*ABOUT THIS EXERCISE:* Find every line in the items below that contains the word "Grade", and copy each such line.

+++ PROVIDED DATA +++

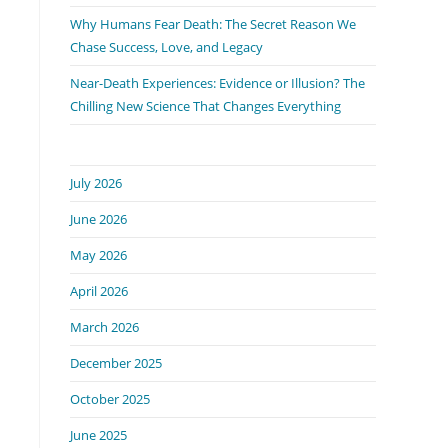
Why Humans Fear Death: The Secret Reason We
Chase Success, Love, and Legacy
Near-Death Experiences: Evidence or Illusion? The
Chilling New Science That Changes Everything
July 2026
June 2026
May 2026
April 2026
March 2026
December 2025
October 2025
June 2025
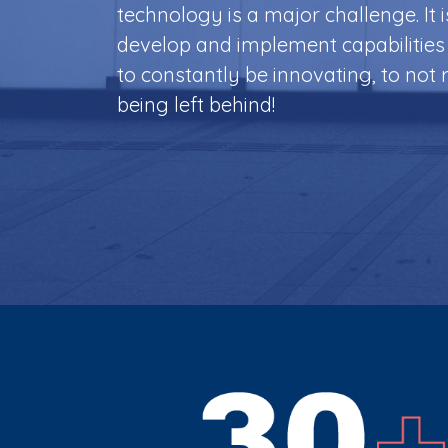
technology is a major challenge.
It 
develop and implement capabilities 
to constantly be innovating, to not r
being left behind!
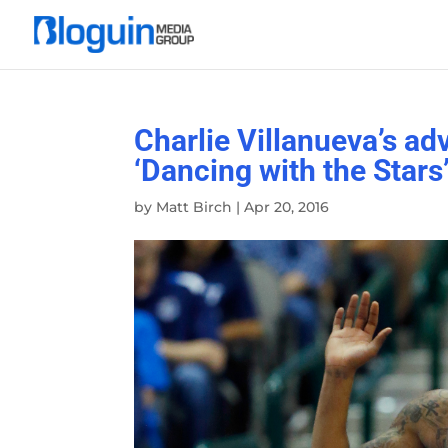
Charlie Villanueva’s ad
‘Dancing with the Stars
by
Matt Birch
|
Apr 20, 2016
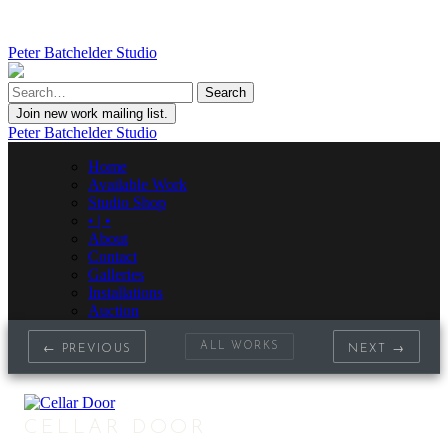
Peter Batchelder Studio
Join new work mailing list.
Peter Batchelder Studio
Home
Available Work
Studio Shop
• | •
About
Contact
Galleries
Installations
Auction
ALL WORKS
← PREVIOUS
NEXT →
CELLAR DOOR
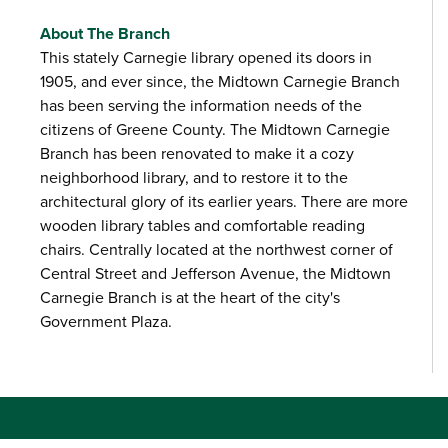
About The Branch
This stately Carnegie library opened its doors in
1905, and ever since, the Midtown Carnegie Branch
has been serving the information needs of the
citizens of Greene County. The Midtown Carnegie
Branch has been renovated to make it a cozy
neighborhood library, and to restore it to the
architectural glory of its earlier years. There are more
wooden library tables and comfortable reading
chairs. Centrally located at the northwest corner of
Central Street and Jefferson Avenue, the Midtown
Carnegie Branch is at the heart of the city's
Government Plaza.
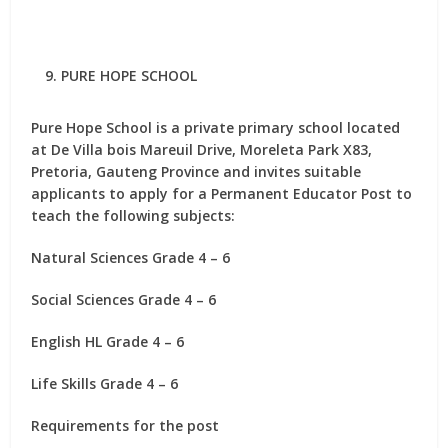
PURE HOPE SCHOOL
Pure Hope School is a private primary school located
at De Villa bois Mareuil Drive, Moreleta Park X83,
Pretoria, Gauteng Province and invites suitable
applicants to apply for
a Permanent Educator Post
to
teach the following subjects:
Natural Sciences Grade 4 – 6
Social Sciences Grade 4 – 6
English HL Grade 4 – 6
Life Skills Grade 4 – 6
Requirements for the post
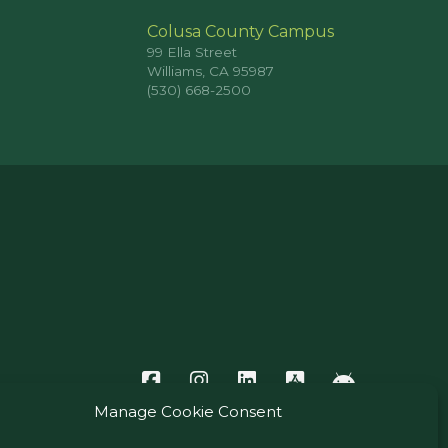
Colusa County Campus
99 Ella Street
Williams, CA 95987
(530) 668-2500
Manage Cookie Consent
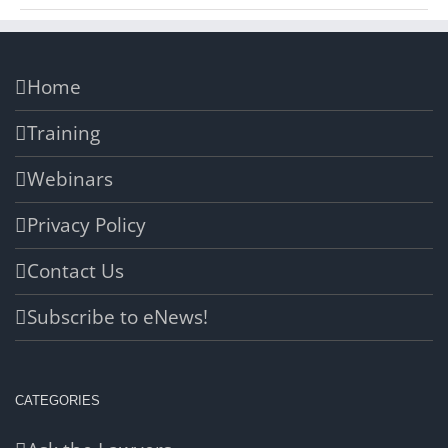
Home
Training
Webinars
Privacy Policy
Contact Us
Subscribe to eNews!
CATEGORIES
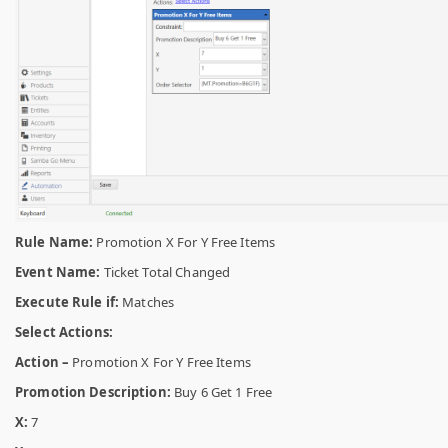
Rule Name:
Promotion X For Y Free Items
Event Name:
Ticket Total Changed
Execute Rule if:
Matches
Select Actions:
Action –
Promotion X For Y Free Items
Promotion Description:
Buy 6 Get 1 Free
X:
7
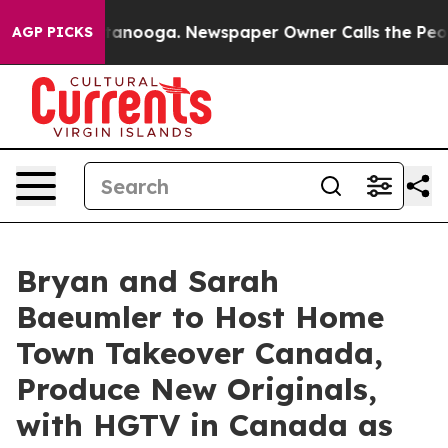
 in Chattanooga. Newspaper Owner Calls the People A
AGP PICKS
Bryan and Sarah
Baeumler to Host Home
Town Takeover Canada,
Produce New Originals,
with HGTV in Canada as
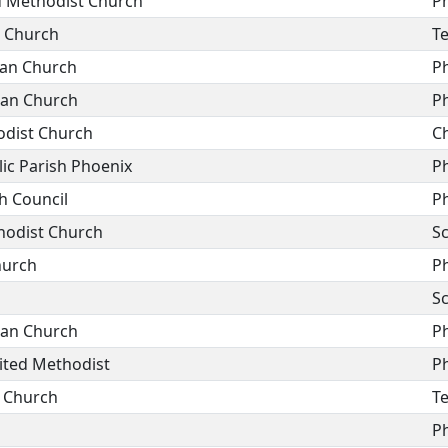
ed Methodist Church
P
n Church
T
ran Church
P
ran Church
P
odist Church
C
ic Parish Phoenix
P
h Council
P
hodist Church
Sc
hurch
P
Sc
ran Church
P
nited Methodist
P
n Church
T
P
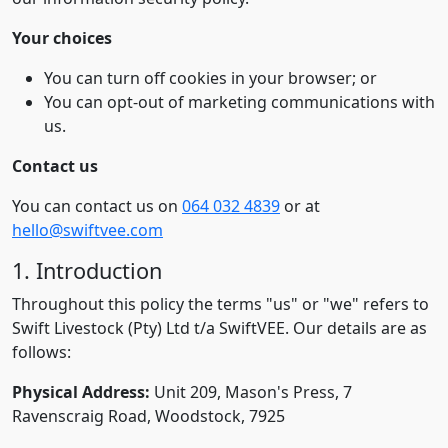
Your choices
You can turn off cookies in your browser; or
You can opt-out of marketing communications with
us.
Contact us
You can contact us on
064 032 4839
or at
hello@swiftvee.com
1. Introduction
Throughout this policy the terms "us" or "we" refers to
Swift Livestock (Pty) Ltd t/a SwiftVEE. Our details are as
follows:
Physical Address:
Unit 209, Mason's Press, 7
Ravenscraig Road, Woodstock, 7925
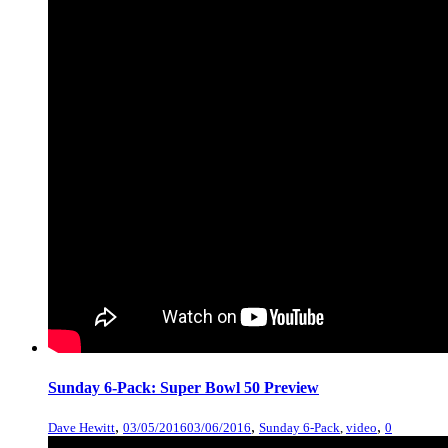
Sunday 6-Pack: Super Bowl 50 Preview
,
,
,
Dave Hewitt
03/05/2016
03/06/2016
Sunday 6-Pack
,
video
0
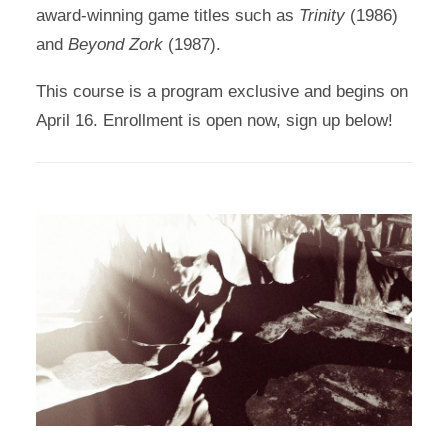
award-winning game titles such as
Trinity
(1986)
and
Beyond Zork
(1987).
This course is a program exclusive and begins on
April 16. Enrollment is open now, sign up below!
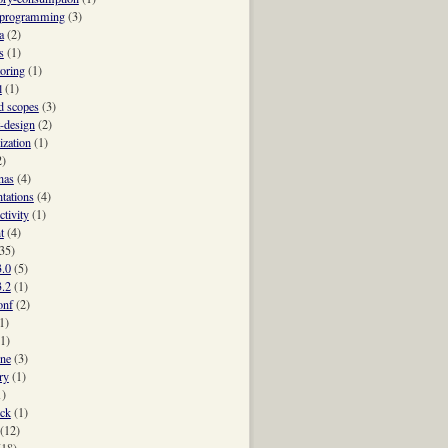
-programming
(3)
a
(2)
s
(1)
oring
(1)
l
(1)
 scopes
(3)
t-design
(2)
ization
(1)
2)
nas
(4)
ntations
(4)
ctivity
(1)
t
(4)
35)
3.0
(5)
3.2
(1)
onf
(2)
1)
(1)
ne
(3)
ry
(1)
1)
ck
(1)
(12)
(18)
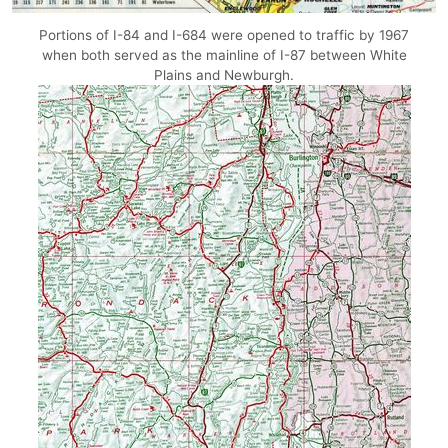
Portions of I-84 and I-684 were opened to traffic by 1967
when both served as the mainline of I-87 between White
Plains and Newburgh.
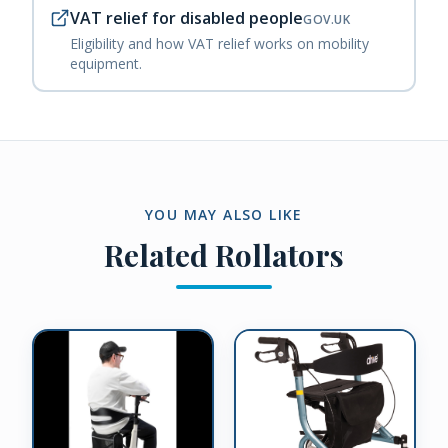
VAT relief for disabled people
GOV.UK
Eligibility and how VAT relief works on mobility
equipment.
YOU MAY ALSO LIKE
Related
Rollators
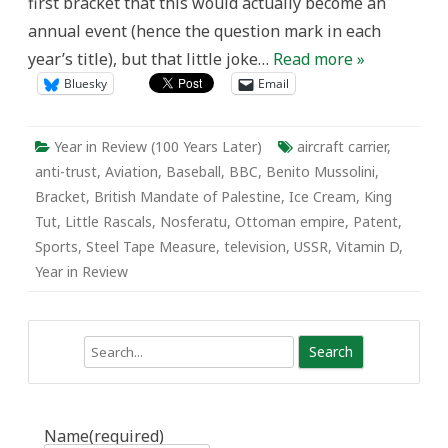
first bracket that this would actually become an
annual event (hence the question mark in each
year’s title), but that little joke…
Read more »
Bluesky
Email
Year in Review (100 Years Later)
aircraft carrier
,
anti-trust
,
Aviation
,
Baseball
,
BBC
,
Benito Mussolini
,
Bracket
,
British Mandate of Palestine
,
Ice Cream
,
King
Tut
,
Little Rascals
,
Nosferatu
,
Ottoman empire
,
Patent
,
Sports
,
Steel Tape Measure
,
television
,
USSR
,
Vitamin D
,
Year in Review
Search
Name
(required)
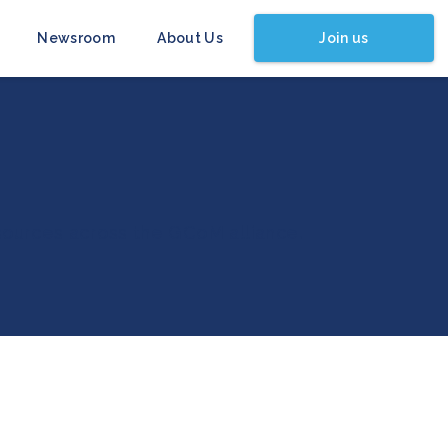
Join us
Newsroom
About Us
esources across the GCoM alliance.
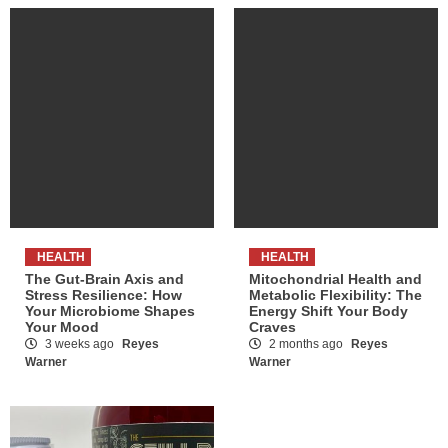
HEALTH
HEALTH
The Gut-Brain Axis and
Mitochondrial Health and
Stress Resilience: How
Metabolic Flexibility: The
Your Microbiome Shapes
Energy Shift Your Body
Your Mood
Craves
3 weeks ago
Reyes
2 months ago
Reyes
Warner
Warner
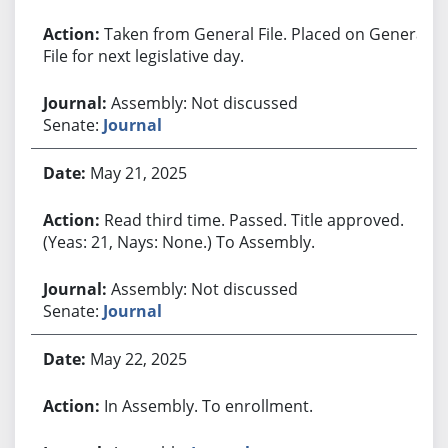
Taken from General File. Placed on General
File for next legislative day.
Assembly: Not discussed
Senate:
Journal
May 21, 2025
Read third time. Passed. Title approved.
(Yeas: 21, Nays: None.) To Assembly.
Assembly: Not discussed
Senate:
Journal
May 22, 2025
In Assembly. To enrollment.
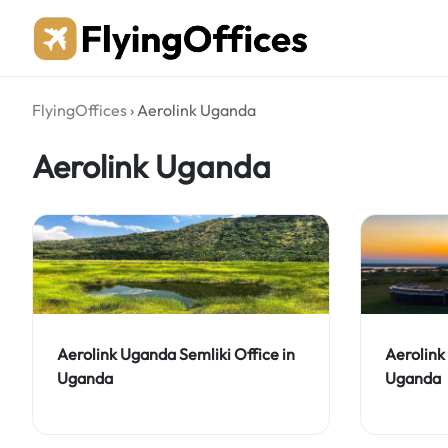
Skip
to
content
FlyingOffices
›
Aerolink Uganda
Aerolink Uganda
Aerolink Uganda Semliki Office in
Aerolink
Uganda
Uganda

+++

*OUTPUT BELOW:*
Natural Sciences Grade 4 – 6
Social Sciences Grade 4 – 6
English HL Grade 4 – 6
Life Skills Grade 4 – 6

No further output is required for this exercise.